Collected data

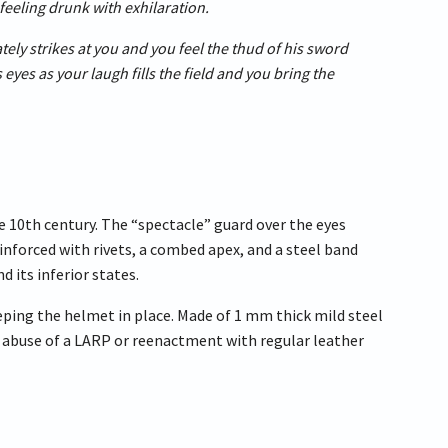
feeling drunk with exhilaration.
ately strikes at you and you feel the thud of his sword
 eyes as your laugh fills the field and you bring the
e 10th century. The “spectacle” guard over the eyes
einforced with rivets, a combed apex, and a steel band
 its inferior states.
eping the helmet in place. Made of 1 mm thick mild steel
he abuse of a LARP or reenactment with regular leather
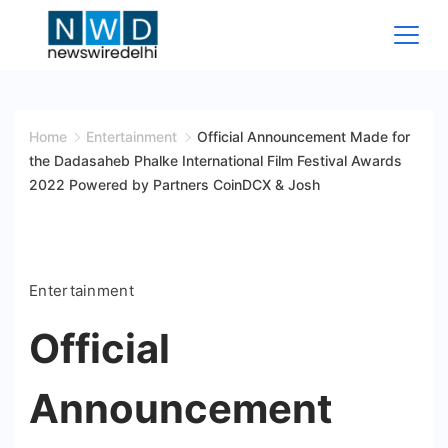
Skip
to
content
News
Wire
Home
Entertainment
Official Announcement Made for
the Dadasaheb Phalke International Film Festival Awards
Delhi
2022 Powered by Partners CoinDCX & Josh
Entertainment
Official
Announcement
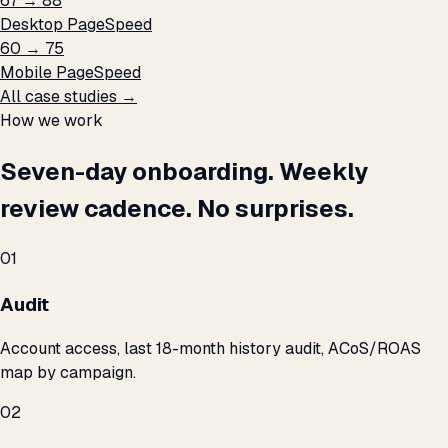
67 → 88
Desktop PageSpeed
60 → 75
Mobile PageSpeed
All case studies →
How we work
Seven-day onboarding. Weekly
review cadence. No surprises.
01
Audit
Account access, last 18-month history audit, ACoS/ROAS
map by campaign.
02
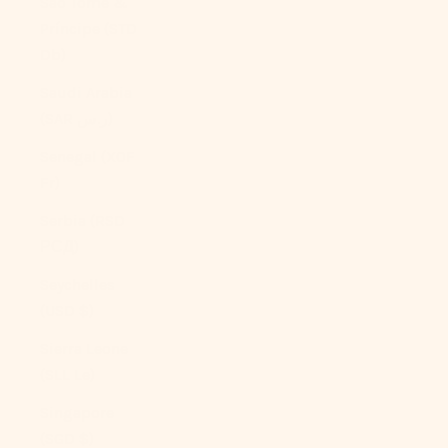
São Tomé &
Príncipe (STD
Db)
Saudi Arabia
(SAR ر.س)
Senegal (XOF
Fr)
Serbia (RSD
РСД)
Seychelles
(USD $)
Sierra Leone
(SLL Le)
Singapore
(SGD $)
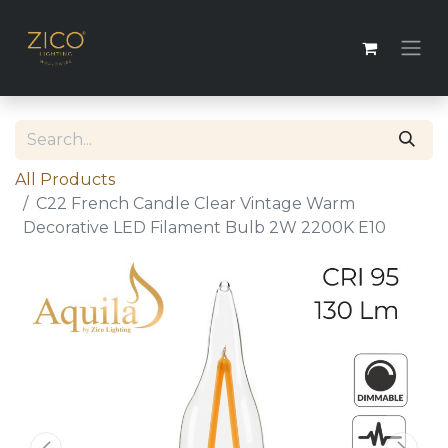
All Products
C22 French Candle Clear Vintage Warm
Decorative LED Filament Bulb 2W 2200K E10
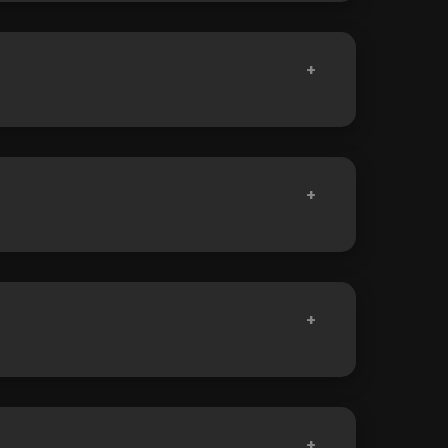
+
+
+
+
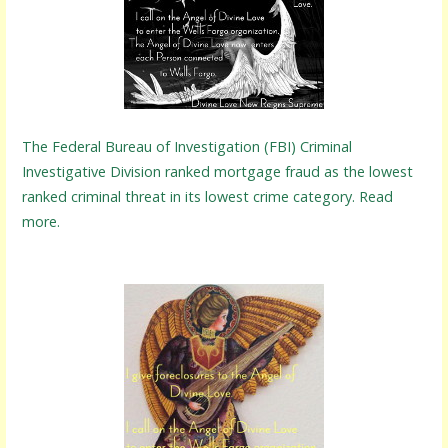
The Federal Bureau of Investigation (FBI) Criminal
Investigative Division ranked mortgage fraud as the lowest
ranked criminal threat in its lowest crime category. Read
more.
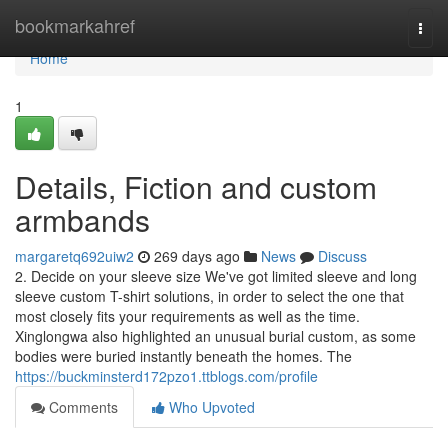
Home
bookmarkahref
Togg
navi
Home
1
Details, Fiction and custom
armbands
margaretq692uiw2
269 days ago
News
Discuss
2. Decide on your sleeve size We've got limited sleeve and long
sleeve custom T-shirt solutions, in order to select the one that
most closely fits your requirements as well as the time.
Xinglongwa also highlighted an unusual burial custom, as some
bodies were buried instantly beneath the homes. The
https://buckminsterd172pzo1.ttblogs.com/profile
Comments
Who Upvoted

→ The problem:
Update the whole listing above, replacing "Entertainment" with "Media" wherever it occurs and leaving all other text unchanged. Leave the pictures out of your answer.

→ Problem solution:
feeling drunk with exhilaration.
ately strikes at you and you feel the thud of his sword
 eyes as your laugh fills the field and you bring the
e 10th century. The “spectacle” guard over the eyes
einforced with rivets, a combed apex, and a steel band
 its inferior states.
eping the helmet in place. Made of 1 mm thick mild steel
he abuse of a LARP or reenactment with regular leather
Skip
to
content
News
Wire
Home
Media
Official Announcement Made for
the Dadasaheb Phalke International Film Festival Awards
Delhi
2022 Powered by Partners CoinDCX & Josh
Media
Official
Announcement
67 → 88
Desktop PageSpeed
60 → 75
Mobile PageSpeed
All case studies →
How we work
Seven-day onboarding. Weekly
review cadence. No surprises.
01
Audit
Account access, last 18-month history audit, ACoS/ROAS
map by campaign.
02
São Tomé &
Príncipe (STD
Db)
Saudi Arabia
(SAR ر.س)
Senegal (XOF
Fr)
Serbia (RSD
РСД)
Seychelles
(USD $)
Sierra Leone
(SLL Le)
Singapore
(SGD $)
All Products
C22 French Candle Clear Vintage Warm
Decorative LED Filament Bulb 2W 2200K E10
+
+
+
+
The Federal Bureau of Investigation (FBI) Criminal
Investigative Division ranked mortgage fraud as the lowest
ranked criminal threat in its lowest crime category. Read
more.
Home
bookmarkahref
Togg
navi
Home
1
Details, Fiction and custom
armbands
margaretq692uiw2
269 days ago
News
Discuss
2. Decide on your sleeve size We've got limited sleeve and long
sleeve custom T-shirt solutions, in order to select the one that
most closely fits your requirements as well as the time.
Xinglongwa also highlighted an unusual burial custom, as some
bodies were buried instantly beneath the homes. The
https://buckminsterd172pzo1.ttblogs.com/profile
Comments
Who Upvoted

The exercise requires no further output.